If there are two pieces of information on a subject, how will the user know if there’s three and the user has missed one? We also fight with ourselves for search results if we duplicate information.
If something is written once and links to relevant info easily and well, people are more likely to trust the content.
Writing for the web: my favourite bits
Some great advice here. My favourite nuggets:
Look at popular information sites like the BBC, The Guardian, Oxfam or Lonely Planet. You’ll see their content is easy to read and understand.
- short sentences
- subheaded sections
- simple vocabulary
Where to publish
You have a website, so you publish everything there. Right? Not necessarily.
Think about where your users go. Do they visit blogs, forums, partner sites or social media? Why not talk to them there too? If all you do is publish on your site, you’re always working to get users to visit it.
…‘front-load’ sub-headings, titles and bullet points. What this means is: put the the most important information first.
For example, say ‘Canteen menu’, not ‘What’s on the menu at the canteen today?’
Transactions style guide: my favourite bits
Service managers have clear guidance from Gov.uk on what services should look like. The best bits are again mighty worthy of reproduction.
Tell users exactly what you want them to do. Don’t invent words to ‘sum up’ the user action.
Tell HMRC about a change to your company car.
File an HMRC change request
Only ask what you need to know.
Before you start building your service, write out a list of the information you need from the user and why you need it. For example, ‘need to know their income so that we can subtract income over £100 a week from benefit paid’.
This will force you to think through each piece of information you’re asking the user to give you.

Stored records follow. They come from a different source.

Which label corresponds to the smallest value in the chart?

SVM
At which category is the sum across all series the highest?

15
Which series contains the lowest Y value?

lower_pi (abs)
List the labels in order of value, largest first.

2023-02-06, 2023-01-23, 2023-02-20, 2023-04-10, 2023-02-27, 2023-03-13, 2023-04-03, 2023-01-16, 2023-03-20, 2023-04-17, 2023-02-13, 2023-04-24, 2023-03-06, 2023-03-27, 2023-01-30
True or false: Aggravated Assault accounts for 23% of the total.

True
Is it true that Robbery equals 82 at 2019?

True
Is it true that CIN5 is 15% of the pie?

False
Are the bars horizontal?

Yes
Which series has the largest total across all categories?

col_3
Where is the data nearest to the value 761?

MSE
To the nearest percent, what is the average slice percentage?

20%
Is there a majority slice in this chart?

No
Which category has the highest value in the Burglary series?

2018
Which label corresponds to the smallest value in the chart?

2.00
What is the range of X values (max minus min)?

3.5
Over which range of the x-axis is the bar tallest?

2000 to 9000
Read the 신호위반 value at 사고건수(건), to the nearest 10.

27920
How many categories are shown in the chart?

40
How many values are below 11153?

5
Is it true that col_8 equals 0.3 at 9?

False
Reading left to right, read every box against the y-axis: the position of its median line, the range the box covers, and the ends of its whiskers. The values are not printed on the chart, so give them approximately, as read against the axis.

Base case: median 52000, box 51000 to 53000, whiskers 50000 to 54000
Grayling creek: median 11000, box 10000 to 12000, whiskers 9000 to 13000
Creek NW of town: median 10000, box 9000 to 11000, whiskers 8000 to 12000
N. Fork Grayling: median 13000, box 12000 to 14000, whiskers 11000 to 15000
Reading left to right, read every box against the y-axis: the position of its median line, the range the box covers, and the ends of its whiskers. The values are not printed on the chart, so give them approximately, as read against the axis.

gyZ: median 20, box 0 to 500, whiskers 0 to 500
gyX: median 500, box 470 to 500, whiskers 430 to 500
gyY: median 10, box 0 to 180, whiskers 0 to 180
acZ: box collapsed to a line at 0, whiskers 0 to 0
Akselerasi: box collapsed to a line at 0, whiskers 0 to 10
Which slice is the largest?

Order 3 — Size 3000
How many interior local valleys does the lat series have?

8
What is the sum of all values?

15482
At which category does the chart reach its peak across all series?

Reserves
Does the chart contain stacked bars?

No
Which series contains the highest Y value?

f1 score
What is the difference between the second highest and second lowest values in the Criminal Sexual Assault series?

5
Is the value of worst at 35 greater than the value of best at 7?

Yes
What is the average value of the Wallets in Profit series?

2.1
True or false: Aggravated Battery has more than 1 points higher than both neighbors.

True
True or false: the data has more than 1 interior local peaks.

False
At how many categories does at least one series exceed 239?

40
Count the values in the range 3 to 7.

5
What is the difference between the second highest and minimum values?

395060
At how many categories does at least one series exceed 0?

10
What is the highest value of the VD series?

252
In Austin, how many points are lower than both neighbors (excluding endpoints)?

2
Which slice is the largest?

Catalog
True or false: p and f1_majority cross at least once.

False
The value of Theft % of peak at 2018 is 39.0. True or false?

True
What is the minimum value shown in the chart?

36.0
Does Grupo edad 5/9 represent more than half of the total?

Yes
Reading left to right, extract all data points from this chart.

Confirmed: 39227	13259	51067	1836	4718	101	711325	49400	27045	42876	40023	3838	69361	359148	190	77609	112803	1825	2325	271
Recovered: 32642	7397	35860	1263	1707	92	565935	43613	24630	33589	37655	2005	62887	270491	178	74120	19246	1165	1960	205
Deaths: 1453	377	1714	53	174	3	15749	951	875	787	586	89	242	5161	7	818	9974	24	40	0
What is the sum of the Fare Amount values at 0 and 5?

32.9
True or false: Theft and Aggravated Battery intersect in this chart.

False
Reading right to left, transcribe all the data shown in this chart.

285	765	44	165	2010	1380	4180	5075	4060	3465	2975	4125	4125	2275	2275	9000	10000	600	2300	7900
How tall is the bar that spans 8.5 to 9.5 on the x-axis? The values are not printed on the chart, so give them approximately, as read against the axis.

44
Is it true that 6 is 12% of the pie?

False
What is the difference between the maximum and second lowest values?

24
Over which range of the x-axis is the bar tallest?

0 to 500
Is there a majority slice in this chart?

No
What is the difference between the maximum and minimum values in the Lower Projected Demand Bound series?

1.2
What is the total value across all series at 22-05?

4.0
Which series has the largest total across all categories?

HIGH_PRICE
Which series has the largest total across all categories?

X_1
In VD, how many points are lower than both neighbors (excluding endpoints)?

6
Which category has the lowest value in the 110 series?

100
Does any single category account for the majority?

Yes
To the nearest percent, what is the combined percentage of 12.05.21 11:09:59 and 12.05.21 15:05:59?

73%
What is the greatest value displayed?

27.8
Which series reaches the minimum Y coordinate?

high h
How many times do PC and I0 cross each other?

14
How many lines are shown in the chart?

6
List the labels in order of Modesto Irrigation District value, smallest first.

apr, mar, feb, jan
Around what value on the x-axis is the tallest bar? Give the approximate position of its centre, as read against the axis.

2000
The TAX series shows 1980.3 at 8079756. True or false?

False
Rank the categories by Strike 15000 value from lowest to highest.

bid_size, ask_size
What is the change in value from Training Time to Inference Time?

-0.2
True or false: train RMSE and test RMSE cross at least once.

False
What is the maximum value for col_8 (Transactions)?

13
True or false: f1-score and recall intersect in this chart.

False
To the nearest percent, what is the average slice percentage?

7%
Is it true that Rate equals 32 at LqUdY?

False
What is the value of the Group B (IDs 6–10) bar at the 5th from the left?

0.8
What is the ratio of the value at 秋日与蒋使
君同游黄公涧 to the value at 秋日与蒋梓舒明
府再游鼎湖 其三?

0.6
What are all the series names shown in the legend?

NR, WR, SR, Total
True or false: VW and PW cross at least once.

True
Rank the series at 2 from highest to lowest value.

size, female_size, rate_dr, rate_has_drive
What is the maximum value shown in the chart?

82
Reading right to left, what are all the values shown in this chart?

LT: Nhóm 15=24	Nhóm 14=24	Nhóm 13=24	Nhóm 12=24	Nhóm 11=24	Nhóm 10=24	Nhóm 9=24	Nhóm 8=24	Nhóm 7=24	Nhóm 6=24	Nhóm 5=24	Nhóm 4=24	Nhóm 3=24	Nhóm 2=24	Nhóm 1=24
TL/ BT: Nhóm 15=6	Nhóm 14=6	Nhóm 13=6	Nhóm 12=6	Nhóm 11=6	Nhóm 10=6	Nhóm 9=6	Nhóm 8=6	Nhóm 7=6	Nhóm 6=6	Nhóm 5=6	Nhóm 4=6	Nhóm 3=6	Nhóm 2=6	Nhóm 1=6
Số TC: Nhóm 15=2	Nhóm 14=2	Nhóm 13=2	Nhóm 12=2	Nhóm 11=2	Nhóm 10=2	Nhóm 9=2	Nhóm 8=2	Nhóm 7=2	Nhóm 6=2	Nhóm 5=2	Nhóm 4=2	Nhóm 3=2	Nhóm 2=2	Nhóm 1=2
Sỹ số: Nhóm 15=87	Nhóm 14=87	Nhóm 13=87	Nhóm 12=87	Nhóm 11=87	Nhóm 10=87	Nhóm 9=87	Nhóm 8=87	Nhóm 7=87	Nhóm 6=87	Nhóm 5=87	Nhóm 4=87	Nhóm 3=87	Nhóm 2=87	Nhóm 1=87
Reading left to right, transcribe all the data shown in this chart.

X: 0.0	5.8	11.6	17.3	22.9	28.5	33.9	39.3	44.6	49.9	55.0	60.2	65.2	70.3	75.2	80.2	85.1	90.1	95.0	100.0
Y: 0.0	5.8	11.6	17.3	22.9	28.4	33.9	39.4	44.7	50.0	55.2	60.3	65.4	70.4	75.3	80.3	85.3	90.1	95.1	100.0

Remember, just because it’s in your current service, doesn’t mean you need it.
Number of questions
Keep the number of questions to a minimum.
For example, instead of asking users 10 questions about their personal circumstances you can group these into a checklist.
Example: Your circumstances
Use: Which of these apply to you?
Choose all that apply [from this checklist]:
- you have a spouse or partner.
- you’re registered for Self Assessment.
- your household income is £30,000 or more.
The checklist is simpler for users than 3 separate questions:
- are you married or in a civil partnership?
- are you registered for Self Assessment?
- is your household income £30,000 or more?
Make a great style guide the priority for your organisation in 2014.